It shouldn’t shock anyone that top Democrats are
concerned about Joe Biden. The June 27 debate obliterated the party’s
hopes for a successful election season. The top of the ticket got
exposed, with questions about Biden’s fitness for office permeating the
national discussion. Even with an ABC News interview and Biden’s NATO
presser tonight, it hasn’t wiped away most of the questions about the
president's health—he referred to Donald Trump as the vice president.
Joe Biden never had the chops to be president. Obama knew it, so he
quickly backed Hillary to succeed him, a move that the Delaware liberal
has resented immensely. It’s also why he hasn’t yielded advice from his
former boss or those around him. Nancy Pelosi also poked the bear this
week, coming right to the edge of calling on Biden to drop out.
Reportedly, both Democrats are in contact with one another, colluding to
find a way to get Biden to exit the race. The problem is that they
don’t know how to make that happen, which is the predicament facing
everyone in the ‘dump Biden’ camp.
In a lengthy CNN piece by Jeff
Zeleny and Edward Isaac-Dovere, the article delves into the Obama
factor behind the scenes, where the two men have spoken less since the
Biden presidency and where public displays of affection belie a cooler
relationship. Obama is also aware that any further involvement besides
his reported hands-off approach in sifting through this mess engulfing
the Democratic Party will likely find its way into a Trump rally. The
last thing Obama wants is for Trump, whom he despises, to say something
along the lines of ‘even Biden’s former boss, Obama, wants him out.’
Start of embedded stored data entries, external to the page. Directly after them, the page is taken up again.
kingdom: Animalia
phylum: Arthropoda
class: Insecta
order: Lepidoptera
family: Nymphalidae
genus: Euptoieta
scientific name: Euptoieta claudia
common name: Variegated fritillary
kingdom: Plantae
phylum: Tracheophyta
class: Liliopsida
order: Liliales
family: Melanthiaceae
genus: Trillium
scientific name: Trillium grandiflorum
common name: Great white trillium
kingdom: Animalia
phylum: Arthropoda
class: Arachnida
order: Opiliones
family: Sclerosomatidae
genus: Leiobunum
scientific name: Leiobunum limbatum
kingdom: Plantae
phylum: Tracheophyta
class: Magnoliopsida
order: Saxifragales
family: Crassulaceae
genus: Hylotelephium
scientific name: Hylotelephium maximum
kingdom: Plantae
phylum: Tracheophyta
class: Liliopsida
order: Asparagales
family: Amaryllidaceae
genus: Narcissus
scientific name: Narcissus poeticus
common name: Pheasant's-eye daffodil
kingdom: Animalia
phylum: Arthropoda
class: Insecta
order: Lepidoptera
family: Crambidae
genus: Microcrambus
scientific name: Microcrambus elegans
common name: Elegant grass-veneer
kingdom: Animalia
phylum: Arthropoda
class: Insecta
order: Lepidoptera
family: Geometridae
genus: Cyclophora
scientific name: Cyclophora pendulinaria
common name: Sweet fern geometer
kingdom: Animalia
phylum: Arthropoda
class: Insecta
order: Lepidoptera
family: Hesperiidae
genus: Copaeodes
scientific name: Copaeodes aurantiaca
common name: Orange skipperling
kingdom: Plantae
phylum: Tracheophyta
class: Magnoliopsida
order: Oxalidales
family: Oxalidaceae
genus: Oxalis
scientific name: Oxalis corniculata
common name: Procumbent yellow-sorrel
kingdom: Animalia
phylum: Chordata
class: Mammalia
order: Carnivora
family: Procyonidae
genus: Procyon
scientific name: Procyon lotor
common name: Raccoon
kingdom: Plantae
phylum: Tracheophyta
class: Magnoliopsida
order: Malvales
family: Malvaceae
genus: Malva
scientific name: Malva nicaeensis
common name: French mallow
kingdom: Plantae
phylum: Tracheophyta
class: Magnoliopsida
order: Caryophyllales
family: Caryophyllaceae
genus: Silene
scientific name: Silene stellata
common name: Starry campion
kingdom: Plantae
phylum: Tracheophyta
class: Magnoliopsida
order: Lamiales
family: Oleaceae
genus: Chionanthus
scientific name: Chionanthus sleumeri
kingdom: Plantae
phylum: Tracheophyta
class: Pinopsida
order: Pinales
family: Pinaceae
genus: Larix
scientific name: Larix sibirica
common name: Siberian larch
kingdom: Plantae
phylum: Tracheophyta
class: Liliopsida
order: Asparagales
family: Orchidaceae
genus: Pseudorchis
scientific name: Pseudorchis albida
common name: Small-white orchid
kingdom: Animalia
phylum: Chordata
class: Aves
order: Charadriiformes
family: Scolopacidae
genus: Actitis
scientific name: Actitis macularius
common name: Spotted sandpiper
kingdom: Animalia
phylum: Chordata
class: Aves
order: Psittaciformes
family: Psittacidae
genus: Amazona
He’s also aware that he could be viewed as being the proverbial Brutus
in pushing out his former VP (via CNN):
Barack Obama and Nancy Pelosi have spoken privately about
Joe Biden and the future of his 2024 campaign. Both the former
president and ex-speaker expressed concerns about how much harder they
think it’s become for the president to beat Donald Trump. Neither is
quite sure what to do.
Democrats are desperate for the
dispiriting infighting to end so they can get back to trying to beat the
former president. And they’re begging either Obama or Pelosi to help
them get there, aware that Senate Majority Leader Chuck Schumer doesn’t
have the trust of Biden and that House Minority Leader Hakeem Jeffries
doesn’t have the depth of relationship to deliver the message.
CNN
spoke with more than a dozen members of Congress, operatives and
multiple people in touch with both Obama and Pelosi, many of whom say
that the end for Biden’s candidacy feels clear and at this point it’s
just a matter of how it plays out, even after Thursday night’s news
conference.
[…]
Many of Pelosi’s colleagues are hoping
that she can bring an end to the turmoil that has engulfed Democrats for
the last two weeks. And to a good chunk of them, that end can come if
and when she tells Biden that he has to drop out.
Pelosi has
spoken to Biden since the debate, but in the time since, the California
Democrat has made clear that she does not see Biden’s decision to stay
in the race as final. But she, through an aide, declined to comment
further.
[…]
But Obama’s deepening skepticism about his friend’s ability to win reelection is one of the worst kept secrets in Washington.
[…]
In
conversations with some Democrats over the past two weeks, Obama has
swatted away the notion that he could push Biden one direction or the
other even if he wanted to, which underscores their long-running
complicated, yet loyal, relationship. And it’s been complicated even
further during their time apart: since leaving office behind – and their
weekly lunches at the White House for eight years – the two have spoken
far less than some of their advisers have often intimated.
If
the former president did try to steer Biden to get out, people who know
Obama say, he is aware the prism through which it could be seen. Biden
has written that he felt Obama was not encouraging of his jumping in
late to the Democratic primaries in the months after his son Beau died
in 2015. Though Obama believes that he was trying to help his then-vice
president focus on his grief and not wade into what would have been an
incredibly hard primary campaign against Hillary Clinton and Bernie
Sanders, that may not be how another conversation would go.
“Biden
would say, ‘Well, Mr. President, you already used that chip in 2015 and
it got us Donald Trump,’” speculated a longtime 2020 campaign aide. “I
think it would harden him more.”
One point of contention is the damning New York Times op-ed by George
Clooney, who called on Biden to drop out, saying that the Biden we all
saw on debate night was the president the nation witnessed getting
demolished by Trump. Clooney was in contact with Obama before the op-ed
was published. While the former president didn’t explicitly order the
essay, he didn’t try to dissuade him from writing it—a pure Tony Soprano
move.
Yet, the lack of action on this topic is a throwback to one
of Obama’s biggest flaws, which was to become afflicted by paralysis by
analysis. If Biden can’t win, and there are scores of Democrats who
think it’s over, then how do they prevent going off the cliff?